**WORK INSTRUCTION:**
Every line of the data below must be output exactly, with images left out.

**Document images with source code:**
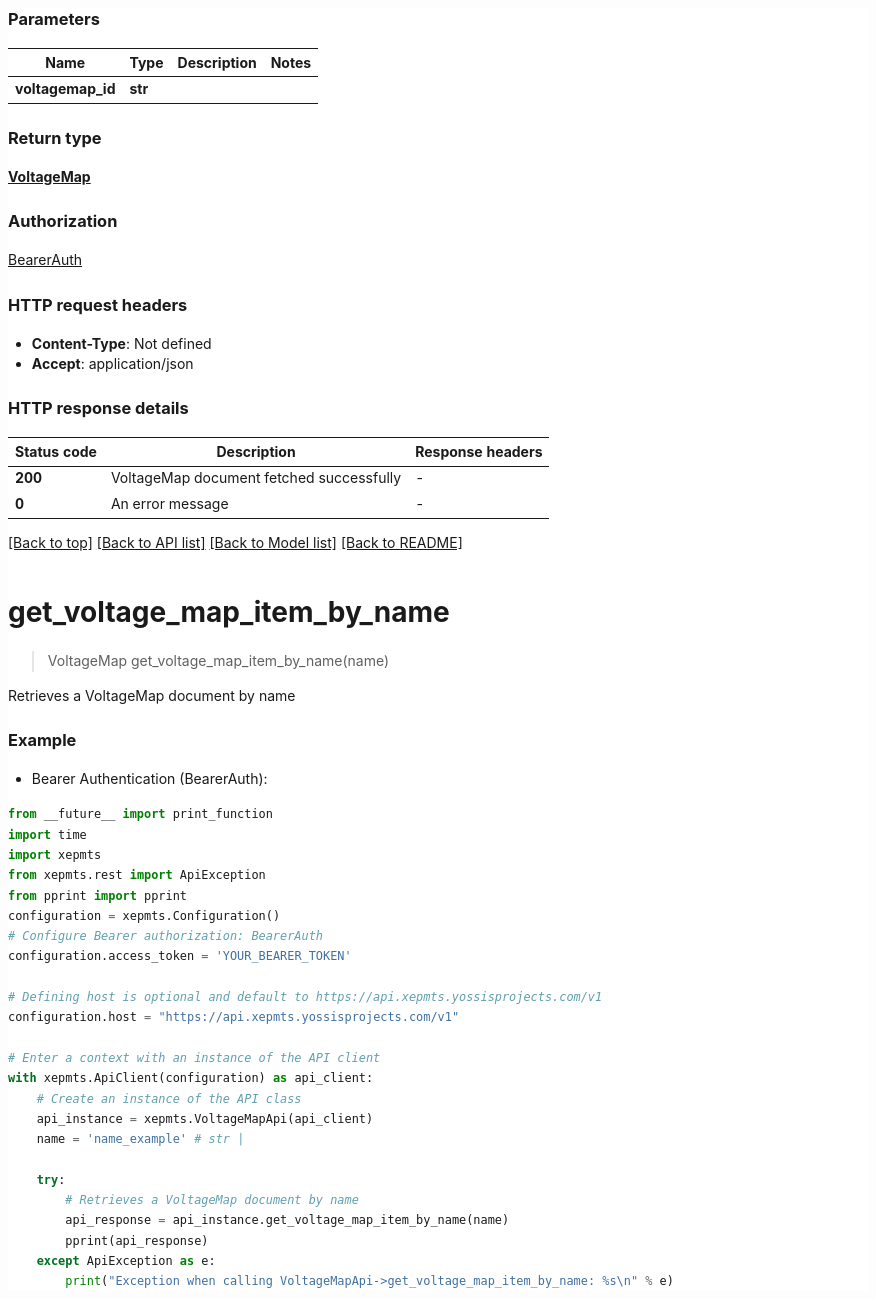 ### Parameters

Name | Type | Description  | Notes
------------- | ------------- | ------------- | -------------
 **voltagemap_id** | **str**|  | 

### Return type

[**VoltageMap**](VoltageMap.md)

### Authorization

[BearerAuth](../README.md#BearerAuth)

### HTTP request headers

 - **Content-Type**: Not defined
 - **Accept**: application/json

### HTTP response details
| Status code | Description | Response headers |
|-------------|-------------|------------------|
**200** | VoltageMap document fetched successfully |  -  |
**0** | An error message |  -  |

[[Back to top]](#) [[Back to API list]](../README.md#documentation-for-api-endpoints) [[Back to Model list]](../README.md#documentation-for-models) [[Back to README]](../README.md)

# **get_voltage_map_item_by_name**
> VoltageMap get_voltage_map_item_by_name(name)

Retrieves a VoltageMap document by name

### Example

* Bearer Authentication (BearerAuth):
```python
from __future__ import print_function
import time
import xepmts
from xepmts.rest import ApiException
from pprint import pprint
configuration = xepmts.Configuration()
# Configure Bearer authorization: BearerAuth
configuration.access_token = 'YOUR_BEARER_TOKEN'

# Defining host is optional and default to https://api.xepmts.yossisprojects.com/v1
configuration.host = "https://api.xepmts.yossisprojects.com/v1"

# Enter a context with an instance of the API client
with xepmts.ApiClient(configuration) as api_client:
    # Create an instance of the API class
    api_instance = xepmts.VoltageMapApi(api_client)
    name = 'name_example' # str | 

    try:
        # Retrieves a VoltageMap document by name
        api_response = api_instance.get_voltage_map_item_by_name(name)
        pprint(api_response)
    except ApiException as e:
        print("Exception when calling VoltageMapApi->get_voltage_map_item_by_name: %s\n" % e)
```
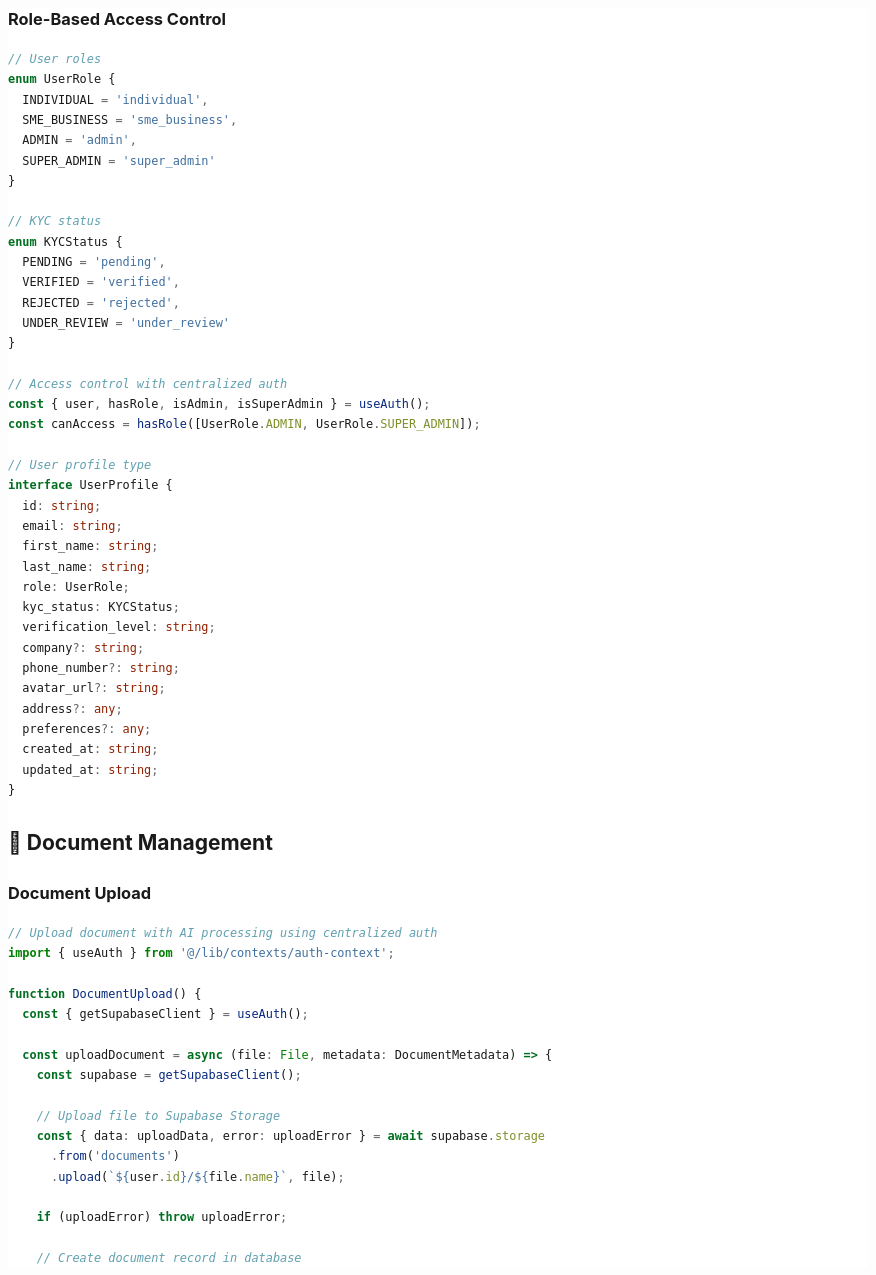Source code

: 
### Role-Based Access Control
```typescript
// User roles
enum UserRole {
  INDIVIDUAL = 'individual',
  SME_BUSINESS = 'sme_business',
  ADMIN = 'admin',
  SUPER_ADMIN = 'super_admin'
}

// KYC status
enum KYCStatus {
  PENDING = 'pending',
  VERIFIED = 'verified',
  REJECTED = 'rejected',
  UNDER_REVIEW = 'under_review'
}

// Access control with centralized auth
const { user, hasRole, isAdmin, isSuperAdmin } = useAuth();
const canAccess = hasRole([UserRole.ADMIN, UserRole.SUPER_ADMIN]);

// User profile type
interface UserProfile {
  id: string;
  email: string;
  first_name: string;
  last_name: string;
  role: UserRole;
  kyc_status: KYCStatus;
  verification_level: string;
  company?: string;
  phone_number?: string;
  avatar_url?: string;
  address?: any;
  preferences?: any;
  created_at: string;
  updated_at: string;
}
```

## 📄 Document Management

### Document Upload
```typescript
// Upload document with AI processing using centralized auth
import { useAuth } from '@/lib/contexts/auth-context';

function DocumentUpload() {
  const { getSupabaseClient } = useAuth();

  const uploadDocument = async (file: File, metadata: DocumentMetadata) => {
    const supabase = getSupabaseClient();
    
    // Upload file to Supabase Storage
    const { data: uploadData, error: uploadError } = await supabase.storage
      .from('documents')
      .upload(`${user.id}/${file.name}`, file);

    if (uploadError) throw uploadError;

    // Create document record in database
```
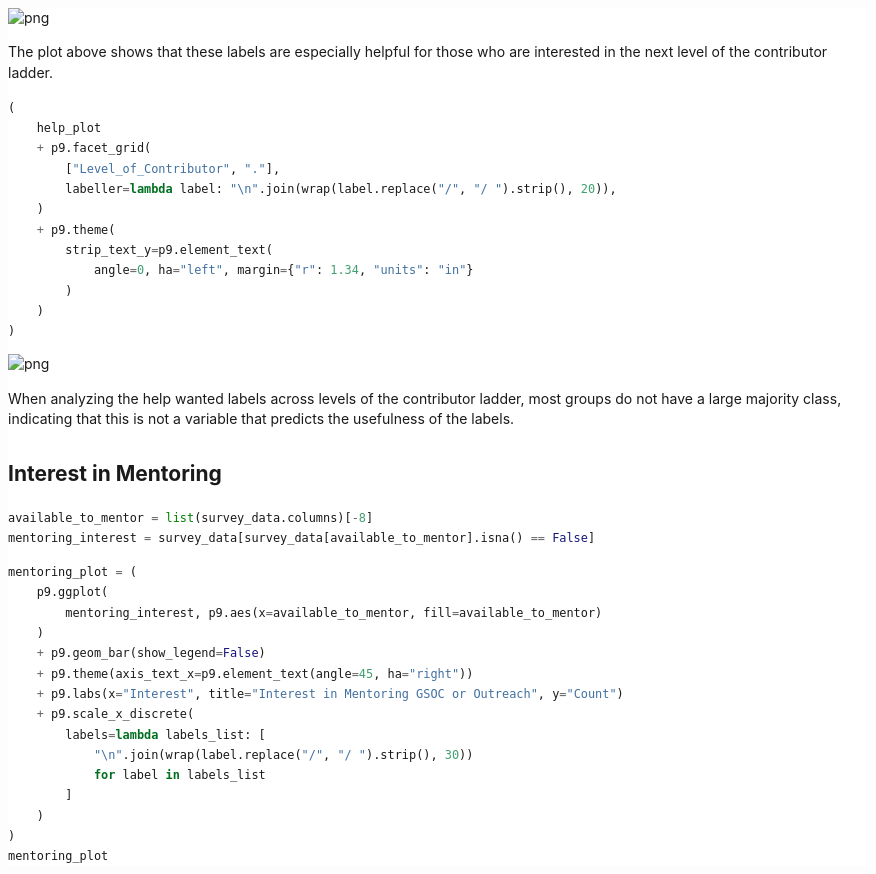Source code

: 
![png](https://drive.google.com/uc?export=view&id=1yGrSNcWhDnBV9Iuok_ysfdyaUz5ba9lr)




The plot above shows that these labels are especially helpful for those who are interested in the next level of the contributor ladder. 


```python
(
    help_plot
    + p9.facet_grid(
        ["Level_of_Contributor", "."],
        labeller=lambda label: "\n".join(wrap(label.replace("/", "/ ").strip(), 20)),
    )
    + p9.theme(
        strip_text_y=p9.element_text(
            angle=0, ha="left", margin={"r": 1.34, "units": "in"}
        )
    )
)
```


![png](https://drive.google.com/uc?export=view&id=1xgEb7VAOrHBD96dUrbYqUGqZM-0GfeVE)




When analyzing the help wanted labels across levels of the contributor ladder, most groups do not have a large majority class, indicating that this is not a variable that predicts the usefulness of the labels.

## Interest in Mentoring


```python
available_to_mentor = list(survey_data.columns)[-8]
mentoring_interest = survey_data[survey_data[available_to_mentor].isna() == False]
```


```python
mentoring_plot = (
    p9.ggplot(
        mentoring_interest, p9.aes(x=available_to_mentor, fill=available_to_mentor)
    )
    + p9.geom_bar(show_legend=False)
    + p9.theme(axis_text_x=p9.element_text(angle=45, ha="right"))
    + p9.labs(x="Interest", title="Interest in Mentoring GSOC or Outreach", y="Count")
    + p9.scale_x_discrete(
        labels=lambda labels_list: [
            "\n".join(wrap(label.replace("/", "/ ").strip(), 30))
            for label in labels_list
        ]
    )
)
mentoring_plot
```
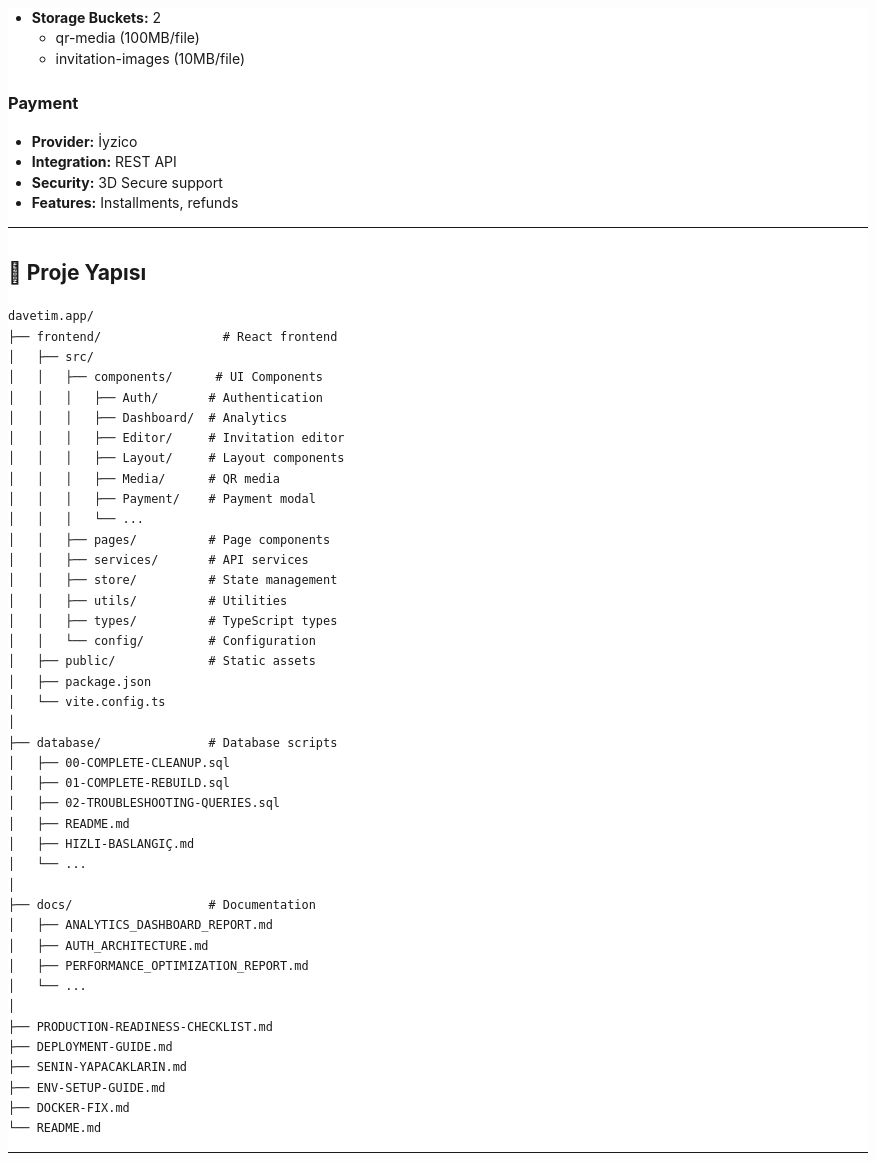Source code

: - **Storage Buckets:** 2
  - qr-media (100MB/file)
  - invitation-images (10MB/file)

### Payment
- **Provider:** İyzico
- **Integration:** REST API
- **Security:** 3D Secure support
- **Features:** Installments, refunds

---

## 📂 Proje Yapısı

```
davetim.app/
├── frontend/                 # React frontend
│   ├── src/
│   │   ├── components/      # UI Components
│   │   │   ├── Auth/       # Authentication
│   │   │   ├── Dashboard/  # Analytics
│   │   │   ├── Editor/     # Invitation editor
│   │   │   ├── Layout/     # Layout components
│   │   │   ├── Media/      # QR media
│   │   │   ├── Payment/    # Payment modal
│   │   │   └── ...
│   │   ├── pages/          # Page components
│   │   ├── services/       # API services
│   │   ├── store/          # State management
│   │   ├── utils/          # Utilities
│   │   ├── types/          # TypeScript types
│   │   └── config/         # Configuration
│   ├── public/             # Static assets
│   ├── package.json
│   └── vite.config.ts
│
├── database/               # Database scripts
│   ├── 00-COMPLETE-CLEANUP.sql
│   ├── 01-COMPLETE-REBUILD.sql
│   ├── 02-TROUBLESHOOTING-QUERIES.sql
│   ├── README.md
│   ├── HIZLI-BASLANGIÇ.md
│   └── ...
│
├── docs/                   # Documentation
│   ├── ANALYTICS_DASHBOARD_REPORT.md
│   ├── AUTH_ARCHITECTURE.md
│   ├── PERFORMANCE_OPTIMIZATION_REPORT.md
│   └── ...
│
├── PRODUCTION-READINESS-CHECKLIST.md
├── DEPLOYMENT-GUIDE.md
├── SENIN-YAPACAKLARIN.md
├── ENV-SETUP-GUIDE.md
├── DOCKER-FIX.md
└── README.md
```

---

**TASK RESPONSE:**
 ### Parameters

Name | Type | Description  | Notes
------------- | ------------- | ------------- | -------------
 **voltagemap_id** | **str**|  | 

### Return type

[**VoltageMap**](VoltageMap.md)

### Authorization

[BearerAuth](../README.md#BearerAuth)

### HTTP request headers

 - **Content-Type**: Not defined
 - **Accept**: application/json

### HTTP response details
| Status code | Description | Response headers |
|-------------|-------------|------------------|
**200** | VoltageMap document fetched successfully |  -  |
**0** | An error message |  -  |

[[Back to top]](#) [[Back to API list]](../README.md#documentation-for-api-endpoints) [[Back to Model list]](../README.md#documentation-for-models) [[Back to README]](../README.md)

# **get_voltage_map_item_by_name**
> VoltageMap get_voltage_map_item_by_name(name)

Retrieves a VoltageMap document by name

### Example

* Bearer Authentication (BearerAuth):
```python
from __future__ import print_function
import time
import xepmts
from xepmts.rest import ApiException
from pprint import pprint
configuration = xepmts.Configuration()
# Configure Bearer authorization: BearerAuth
configuration.access_token = 'YOUR_BEARER_TOKEN'

# Defining host is optional and default to https://api.xepmts.yossisprojects.com/v1
configuration.host = "https://api.xepmts.yossisprojects.com/v1"

# Enter a context with an instance of the API client
with xepmts.ApiClient(configuration) as api_client:
    # Create an instance of the API class
    api_instance = xepmts.VoltageMapApi(api_client)
    name = 'name_example' # str | 

    try:
        # Retrieves a VoltageMap document by name
        api_response = api_instance.get_voltage_map_item_by_name(name)
        pprint(api_response)
    except ApiException as e:
        print("Exception when calling VoltageMapApi->get_voltage_map_item_by_name: %s\n" % e)
```
Source code

: 
### Role-Based Access Control
```typescript
// User roles
enum UserRole {
  INDIVIDUAL = 'individual',
  SME_BUSINESS = 'sme_business',
  ADMIN = 'admin',
  SUPER_ADMIN = 'super_admin'
}

// KYC status
enum KYCStatus {
  PENDING = 'pending',
  VERIFIED = 'verified',
  REJECTED = 'rejected',
  UNDER_REVIEW = 'under_review'
}

// Access control with centralized auth
const { user, hasRole, isAdmin, isSuperAdmin } = useAuth();
const canAccess = hasRole([UserRole.ADMIN, UserRole.SUPER_ADMIN]);

// User profile type
interface UserProfile {
  id: string;
  email: string;
  first_name: string;
  last_name: string;
  role: UserRole;
  kyc_status: KYCStatus;
  verification_level: string;
  company?: string;
  phone_number?: string;
  avatar_url?: string;
  address?: any;
  preferences?: any;
  created_at: string;
  updated_at: string;
}
```

## 📄 Document Management

### Document Upload
```typescript
// Upload document with AI processing using centralized auth
import { useAuth } from '@/lib/contexts/auth-context';

function DocumentUpload() {
  const { getSupabaseClient } = useAuth();

  const uploadDocument = async (file: File, metadata: DocumentMetadata) => {
    const supabase = getSupabaseClient();
    
    // Upload file to Supabase Storage
    const { data: uploadData, error: uploadError } = await supabase.storage
      .from('documents')
      .upload(`${user.id}/${file.name}`, file);

    if (uploadError) throw uploadError;

    // Create document record in database
```
Source code

: 
![png](https://drive.google.com/uc?export=view&id=1yGrSNcWhDnBV9Iuok_ysfdyaUz5ba9lr)




The plot above shows that these labels are especially helpful for those who are interested in the next level of the contributor ladder. 


```python
(
    help_plot
    + p9.facet_grid(
        ["Level_of_Contributor", "."],
        labeller=lambda label: "\n".join(wrap(label.replace("/", "/ ").strip(), 20)),
    )
    + p9.theme(
        strip_text_y=p9.element_text(
            angle=0, ha="left", margin={"r": 1.34, "units": "in"}
        )
    )
)
```


![png](https://drive.google.com/uc?export=view&id=1xgEb7VAOrHBD96dUrbYqUGqZM-0GfeVE)




When analyzing the help wanted labels across levels of the contributor ladder, most groups do not have a large majority class, indicating that this is not a variable that predicts the usefulness of the labels.

## Interest in Mentoring


```python
available_to_mentor = list(survey_data.columns)[-8]
mentoring_interest = survey_data[survey_data[available_to_mentor].isna() == False]
```


```python
mentoring_plot = (
    p9.ggplot(
        mentoring_interest, p9.aes(x=available_to_mentor, fill=available_to_mentor)
    )
    + p9.geom_bar(show_legend=False)
    + p9.theme(axis_text_x=p9.element_text(angle=45, ha="right"))
    + p9.labs(x="Interest", title="Interest in Mentoring GSOC or Outreach", y="Count")
    + p9.scale_x_discrete(
        labels=lambda labels_list: [
            "\n".join(wrap(label.replace("/", "/ ").strip(), 30))
            for label in labels_list
        ]
    )
)
mentoring_plot
```
Source code

: - **Storage Buckets:** 2
  - qr-media (100MB/file)
  - invitation-images (10MB/file)

### Payment
- **Provider:** İyzico
- **Integration:** REST API
- **Security:** 3D Secure support
- **Features:** Installments, refunds

---

## 📂 Proje Yapısı

```
davetim.app/
├── frontend/                 # React frontend
│   ├── src/
│   │   ├── components/      # UI Components
│   │   │   ├── Auth/       # Authentication
│   │   │   ├── Dashboard/  # Analytics
│   │   │   ├── Editor/     # Invitation editor
│   │   │   ├── Layout/     # Layout components
│   │   │   ├── Media/      # QR media
│   │   │   ├── Payment/    # Payment modal
│   │   │   └── ...
│   │   ├── pages/          # Page components
│   │   ├── services/       # API services
│   │   ├── store/          # State management
│   │   ├── utils/          # Utilities
│   │   ├── types/          # TypeScript types
│   │   └── config/         # Configuration
│   ├── public/             # Static assets
│   ├── package.json
│   └── vite.config.ts
│
├── database/               # Database scripts
│   ├── 00-COMPLETE-CLEANUP.sql
│   ├── 01-COMPLETE-REBUILD.sql
│   ├── 02-TROUBLESHOOTING-QUERIES.sql
│   ├── README.md
│   ├── HIZLI-BASLANGIÇ.md
│   └── ...
│
├── docs/                   # Documentation
│   ├── ANALYTICS_DASHBOARD_REPORT.md
│   ├── AUTH_ARCHITECTURE.md
│   ├── PERFORMANCE_OPTIMIZATION_REPORT.md
│   └── ...
│
├── PRODUCTION-READINESS-CHECKLIST.md
├── DEPLOYMENT-GUIDE.md
├── SENIN-YAPACAKLARIN.md
├── ENV-SETUP-GUIDE.md
├── DOCKER-FIX.md
└── README.md
```

---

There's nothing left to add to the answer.